Nov 04 18:37:30 alma05.qa.lab.tlv.redhat.com systemd-wdmd[20473]: Starting wdmd: [  OK  ]
Nov 04 18:37:30 alma05.qa.lab.tlv.redhat.com wdmd[20480]: wdmd started S0 H1 G179
Nov 04 18:37:30 alma05.qa.lab.tlv.redhat.com wdmd[20480]: other wdmd not cleanly stopped, shm_open error 17
Nov 04 18:37:30 alma05.qa.lab.tlv.redhat.com systemd[1]: Started Watchdog Multiplexing Daemon.

We can see many wdmd related errors in /var/log/messages (see attachment 1089997 [details]).

I'm cloning this bug to sanlock, so David can look at this.

Comment 5 Nir Soffer 2015-11-05 10:57:13 UTC
Lowering urgency, since this is a log issue.

Comment 6 meital avital 2015-11-05 11:43:46 UTC
Service ovirt-ha-agent failed to start after ten attempts

Comment 7 Simone Tiraboschi 2015-11-05 12:31:09 UTC
(In reply to meital avital from comment #6)
> Service ovirt-ha-agent failed to start after ten attempts

It was just to say that on vdsm we have a wrong logging issue (sanlock lock hasn't benn acquired as the log states) but the real issue is there: https://bugzilla.redhat.com/show_bug.cgi?id=1278369

Comment 8 Red Hat Bugzilla Rules Engine 2015-11-05 13:20:11 UTC
This bug is marked for z-stream, yet the milestone is for a major version, therefore the milestone has been reset.
Please set the correct milestone or drop the z stream flag.

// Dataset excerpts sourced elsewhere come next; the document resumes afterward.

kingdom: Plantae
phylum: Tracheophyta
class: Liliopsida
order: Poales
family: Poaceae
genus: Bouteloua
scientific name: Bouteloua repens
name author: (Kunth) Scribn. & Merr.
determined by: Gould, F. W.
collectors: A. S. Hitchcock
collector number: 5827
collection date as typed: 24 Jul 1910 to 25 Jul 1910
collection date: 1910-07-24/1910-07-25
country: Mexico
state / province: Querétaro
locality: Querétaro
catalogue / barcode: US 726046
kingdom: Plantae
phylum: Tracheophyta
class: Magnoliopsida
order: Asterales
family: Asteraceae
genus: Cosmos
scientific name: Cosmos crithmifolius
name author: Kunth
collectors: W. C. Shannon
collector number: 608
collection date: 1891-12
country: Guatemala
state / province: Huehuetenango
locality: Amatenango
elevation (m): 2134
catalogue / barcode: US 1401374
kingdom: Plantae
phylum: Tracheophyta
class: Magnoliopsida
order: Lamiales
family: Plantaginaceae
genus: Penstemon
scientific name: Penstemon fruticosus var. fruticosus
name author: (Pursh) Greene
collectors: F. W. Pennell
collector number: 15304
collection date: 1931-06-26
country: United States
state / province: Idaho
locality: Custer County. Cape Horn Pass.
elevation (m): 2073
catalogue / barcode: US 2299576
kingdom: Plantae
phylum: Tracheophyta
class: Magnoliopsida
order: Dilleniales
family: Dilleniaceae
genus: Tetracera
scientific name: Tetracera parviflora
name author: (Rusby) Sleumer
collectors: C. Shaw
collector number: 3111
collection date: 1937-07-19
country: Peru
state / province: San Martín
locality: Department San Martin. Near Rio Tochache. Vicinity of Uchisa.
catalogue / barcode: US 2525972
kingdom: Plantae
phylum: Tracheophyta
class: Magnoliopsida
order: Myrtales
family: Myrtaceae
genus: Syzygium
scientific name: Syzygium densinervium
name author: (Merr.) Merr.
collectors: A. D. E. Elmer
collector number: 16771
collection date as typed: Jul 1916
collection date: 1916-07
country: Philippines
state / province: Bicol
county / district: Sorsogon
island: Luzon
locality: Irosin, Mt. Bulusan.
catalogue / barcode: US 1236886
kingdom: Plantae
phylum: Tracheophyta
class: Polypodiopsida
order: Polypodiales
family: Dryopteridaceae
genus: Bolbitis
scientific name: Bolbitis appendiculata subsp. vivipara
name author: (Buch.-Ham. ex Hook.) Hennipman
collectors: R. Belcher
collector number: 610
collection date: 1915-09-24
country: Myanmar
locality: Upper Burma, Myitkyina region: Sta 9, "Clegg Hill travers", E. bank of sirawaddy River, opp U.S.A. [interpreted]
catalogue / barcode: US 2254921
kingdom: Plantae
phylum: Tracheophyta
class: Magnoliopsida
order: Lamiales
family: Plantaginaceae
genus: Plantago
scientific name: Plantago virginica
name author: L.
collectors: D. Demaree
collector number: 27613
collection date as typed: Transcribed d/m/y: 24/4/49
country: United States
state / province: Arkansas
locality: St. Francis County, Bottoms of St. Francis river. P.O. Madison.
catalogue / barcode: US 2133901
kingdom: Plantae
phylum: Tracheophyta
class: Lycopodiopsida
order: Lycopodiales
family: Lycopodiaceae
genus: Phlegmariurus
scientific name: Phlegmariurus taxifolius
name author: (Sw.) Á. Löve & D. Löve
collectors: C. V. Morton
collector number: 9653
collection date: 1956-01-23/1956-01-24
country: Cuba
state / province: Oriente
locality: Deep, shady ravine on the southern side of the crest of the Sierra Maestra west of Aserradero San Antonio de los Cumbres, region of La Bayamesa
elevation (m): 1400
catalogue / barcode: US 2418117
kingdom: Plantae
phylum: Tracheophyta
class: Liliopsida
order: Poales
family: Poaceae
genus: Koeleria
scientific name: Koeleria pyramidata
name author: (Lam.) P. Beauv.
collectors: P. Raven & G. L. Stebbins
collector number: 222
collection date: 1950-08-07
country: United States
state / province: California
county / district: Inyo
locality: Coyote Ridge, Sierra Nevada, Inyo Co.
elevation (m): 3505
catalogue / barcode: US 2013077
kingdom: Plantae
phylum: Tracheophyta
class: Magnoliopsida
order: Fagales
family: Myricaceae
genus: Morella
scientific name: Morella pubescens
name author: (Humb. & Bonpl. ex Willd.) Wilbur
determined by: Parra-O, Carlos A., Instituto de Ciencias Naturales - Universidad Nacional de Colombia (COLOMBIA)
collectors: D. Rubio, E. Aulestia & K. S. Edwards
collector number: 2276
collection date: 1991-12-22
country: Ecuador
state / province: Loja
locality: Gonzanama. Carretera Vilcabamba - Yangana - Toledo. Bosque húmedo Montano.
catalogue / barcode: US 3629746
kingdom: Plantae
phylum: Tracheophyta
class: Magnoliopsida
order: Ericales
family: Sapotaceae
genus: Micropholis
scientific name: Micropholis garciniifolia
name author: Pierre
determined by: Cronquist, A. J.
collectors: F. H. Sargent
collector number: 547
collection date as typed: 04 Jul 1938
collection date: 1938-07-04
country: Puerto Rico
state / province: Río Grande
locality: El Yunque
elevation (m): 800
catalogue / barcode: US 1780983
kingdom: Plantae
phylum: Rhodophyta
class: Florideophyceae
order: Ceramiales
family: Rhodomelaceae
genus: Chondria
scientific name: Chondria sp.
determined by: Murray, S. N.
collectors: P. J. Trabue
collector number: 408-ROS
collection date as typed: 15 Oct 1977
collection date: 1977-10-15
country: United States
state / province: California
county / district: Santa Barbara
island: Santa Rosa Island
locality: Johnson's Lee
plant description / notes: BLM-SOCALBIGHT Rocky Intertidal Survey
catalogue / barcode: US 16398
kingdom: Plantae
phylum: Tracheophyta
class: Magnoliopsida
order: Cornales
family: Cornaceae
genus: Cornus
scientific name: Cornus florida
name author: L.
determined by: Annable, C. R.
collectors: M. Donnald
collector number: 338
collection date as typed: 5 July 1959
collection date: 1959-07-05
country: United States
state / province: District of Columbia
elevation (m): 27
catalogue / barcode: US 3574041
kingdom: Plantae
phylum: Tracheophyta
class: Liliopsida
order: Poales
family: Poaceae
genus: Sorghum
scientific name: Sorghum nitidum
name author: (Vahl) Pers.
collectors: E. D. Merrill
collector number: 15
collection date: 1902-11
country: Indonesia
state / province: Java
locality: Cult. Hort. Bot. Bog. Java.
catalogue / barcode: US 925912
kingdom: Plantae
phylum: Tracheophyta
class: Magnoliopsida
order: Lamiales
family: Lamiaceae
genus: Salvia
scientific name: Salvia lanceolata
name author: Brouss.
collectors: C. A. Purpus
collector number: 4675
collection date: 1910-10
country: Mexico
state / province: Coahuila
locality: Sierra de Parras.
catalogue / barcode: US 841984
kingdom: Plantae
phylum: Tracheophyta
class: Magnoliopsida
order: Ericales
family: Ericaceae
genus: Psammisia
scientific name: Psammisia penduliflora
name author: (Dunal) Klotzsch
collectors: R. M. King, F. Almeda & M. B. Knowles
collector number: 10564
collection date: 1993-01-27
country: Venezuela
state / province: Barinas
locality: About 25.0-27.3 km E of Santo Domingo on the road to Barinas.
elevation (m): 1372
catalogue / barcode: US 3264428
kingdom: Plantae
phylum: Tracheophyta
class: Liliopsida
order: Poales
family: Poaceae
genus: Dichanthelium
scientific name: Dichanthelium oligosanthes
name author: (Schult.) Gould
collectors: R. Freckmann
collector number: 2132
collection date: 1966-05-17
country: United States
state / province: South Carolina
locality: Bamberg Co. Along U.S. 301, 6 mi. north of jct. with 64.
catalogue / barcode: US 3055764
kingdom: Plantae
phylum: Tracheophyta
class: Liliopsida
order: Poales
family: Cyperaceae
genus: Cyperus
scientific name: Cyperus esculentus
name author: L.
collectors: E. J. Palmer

Comment 9 Sandro Bonazzola 2016-01-14 07:28:51 UTC
Yaniv, how this affects upgrade to 3.6 flow? It's targeted to 4.0.

Comment 10 Yaniv Lavi 2016-01-14 08:54:14 UTC
(In reply to Sandro Bonazzola from comment #9)
> Yaniv, how this affects upgrade to 3.6 flow? It's targeted to 4.0.

It's a logging issue, not functional impact.

Comment 11 Allon Mureinik 2016-01-14 13:45:31 UTC
(In reply to Yaniv Dary from comment #10)
> (In reply to Sandro Bonazzola from comment #9)
> > Yaniv, how this affects upgrade to 3.6 flow? It's targeted to 4.0.
> 
> It's a logging issue, not functional impact.
Removing the blocker flag based on this statement.

Comment 12 Red Hat Bugzilla Rules Engine 2016-01-14 13:45:36 UTC
This bug report has Keywords: Regression or TestBlocker.
Since no regressions or test blockers are allowed between releases, it is also being identified as a blocker for this release. Please resolve ASAP.

Comment 13 Sandro Bonazzola 2016-02-23 09:11:54 UTC
Not blocking bug #1285700 (upgrade to 3.6) since this has been targeted to 4.0.

Comment 14 Allon Mureinik 2016-03-28 15:09:23 UTC
Closing old bugs.
If you feel this is critical, explain why and reopen.